[from The Christmas House: memoirs by Alexis Berry]
Her legs draped down the steps beneath her as she sat sideways in the steep stairwell. I stood at the bottom, watching her cry and mumble about the lesson I could learn from this paper.
What paper, mom?
“This is me, Alexis!”
She smoothed her hand over the ugly cream paper, the air pockets slid to the side of her palm as it swept across a gaudy floral design. Her hand stopped where a line of blue flower trails had abandoned the wall, revealing the wallpaper that it was meant to cover.
I still did not understand.
“Alexis, look at this—this original pattern. This beautiful farmhouse. Look at this paper!”
I reluctantly lifted my barefoot up to the blue carpet, which covered the hardwood staircase, and climbed the first two steps.
The Christmas House never ceased to astound me; even the eyes of her walls were enchanting. I pushed my mother’s scene away from the moment that the house and I wanted to share. The pattern was a rich, absorbent gold spaced evenly on an upright stage frosted in a more delicate gold. Oh, the stories this staircase must hold. The wallpaper carelessly strewn over it must shame those stories. Two fingers from my right hand touched the antique paper, wondering at the beauty. Why would anyone cover this wallpaper?
“Why would anyone cover this wallpaper?” she cried, pulling me back into her scene.
She sobbed as she wondered what flaw the paper was guilty of. Her cries grew louder as the wall’s flaw became hers. She wailed as the House’s flaws embodied all of her flaws (those flaws that were never her fault).
“What bastards would oppress such beauty?!”
Such reality, she wondered. But this wallpaper is exquisite and real—a part of the house.
The hideous blue floral lines spread across the cream nightmare was nearly murderous. And those lines were oppressing her.
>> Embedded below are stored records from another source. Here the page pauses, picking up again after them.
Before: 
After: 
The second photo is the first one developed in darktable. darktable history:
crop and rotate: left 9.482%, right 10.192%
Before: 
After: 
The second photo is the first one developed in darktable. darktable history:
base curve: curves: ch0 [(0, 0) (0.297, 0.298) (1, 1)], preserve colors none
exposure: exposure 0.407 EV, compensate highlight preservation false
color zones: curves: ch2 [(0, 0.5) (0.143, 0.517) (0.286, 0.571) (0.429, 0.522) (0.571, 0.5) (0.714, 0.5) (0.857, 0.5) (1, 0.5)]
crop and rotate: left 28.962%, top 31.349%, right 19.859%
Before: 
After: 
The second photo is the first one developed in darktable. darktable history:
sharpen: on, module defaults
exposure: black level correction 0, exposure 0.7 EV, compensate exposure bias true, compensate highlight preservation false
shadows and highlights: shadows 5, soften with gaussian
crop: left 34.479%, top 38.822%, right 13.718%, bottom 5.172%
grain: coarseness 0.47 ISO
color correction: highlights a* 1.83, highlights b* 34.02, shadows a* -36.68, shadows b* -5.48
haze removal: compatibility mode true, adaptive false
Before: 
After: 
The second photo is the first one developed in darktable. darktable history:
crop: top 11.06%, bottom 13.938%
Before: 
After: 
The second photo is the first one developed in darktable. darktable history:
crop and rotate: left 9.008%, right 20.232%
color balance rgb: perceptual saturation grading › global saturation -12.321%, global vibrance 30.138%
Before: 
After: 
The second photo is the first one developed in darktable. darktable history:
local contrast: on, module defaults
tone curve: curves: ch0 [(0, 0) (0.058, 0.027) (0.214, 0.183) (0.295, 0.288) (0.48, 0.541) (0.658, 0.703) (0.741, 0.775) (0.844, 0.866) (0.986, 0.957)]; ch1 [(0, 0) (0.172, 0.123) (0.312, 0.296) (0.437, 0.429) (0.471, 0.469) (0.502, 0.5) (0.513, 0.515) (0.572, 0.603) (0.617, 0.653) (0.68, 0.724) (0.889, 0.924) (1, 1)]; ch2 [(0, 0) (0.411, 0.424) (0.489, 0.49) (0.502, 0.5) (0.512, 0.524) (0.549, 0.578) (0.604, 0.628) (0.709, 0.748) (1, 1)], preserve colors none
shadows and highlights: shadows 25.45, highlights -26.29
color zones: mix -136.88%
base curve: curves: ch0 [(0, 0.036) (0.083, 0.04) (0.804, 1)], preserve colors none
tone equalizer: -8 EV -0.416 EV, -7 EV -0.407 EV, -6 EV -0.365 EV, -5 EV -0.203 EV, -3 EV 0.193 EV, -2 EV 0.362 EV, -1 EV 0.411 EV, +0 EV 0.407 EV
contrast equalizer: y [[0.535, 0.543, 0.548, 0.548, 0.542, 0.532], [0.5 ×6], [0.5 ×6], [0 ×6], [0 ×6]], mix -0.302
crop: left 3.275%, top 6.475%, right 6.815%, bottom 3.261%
The poor thing, my mother ruined in this stairwell, while the Christmas House silently watched. She was oppressed too.
The poor, wretched thing.
I watched, no more than ten years old, losing all of my wonder at the gold, now seeing her face in each pattern, completely oppressed. The familiar cry of her imprisoned self, every time I dared to look up at it.
Then. She had to free the House’s real beauty. It was up to her to redeem those walls. She wanted to free herself. No one else would do it for her she reasoned.
Her nails ripped desperately into the blue floral enemy lines and returned an unsatisfying patch that left adhesive residue on her gold frosted wall face.
“Help me tear this off!!!”
She frantically scratched for another strip of cream paper, trying to will me with her tears. But I stood frozen in the stairwell, watching her cry, hoping she would not drag me into this wallpaper liberation.
Whether I joined the rebellion or cowarded back down the stairs, I simply cannot remember. But I do remember wanting that pattern too. That pretty frosted antique character in the mysterious Christmas House. That House that blushed and curtsied in the spotlight that only a crazy woman and her confused daughter would shine upon her.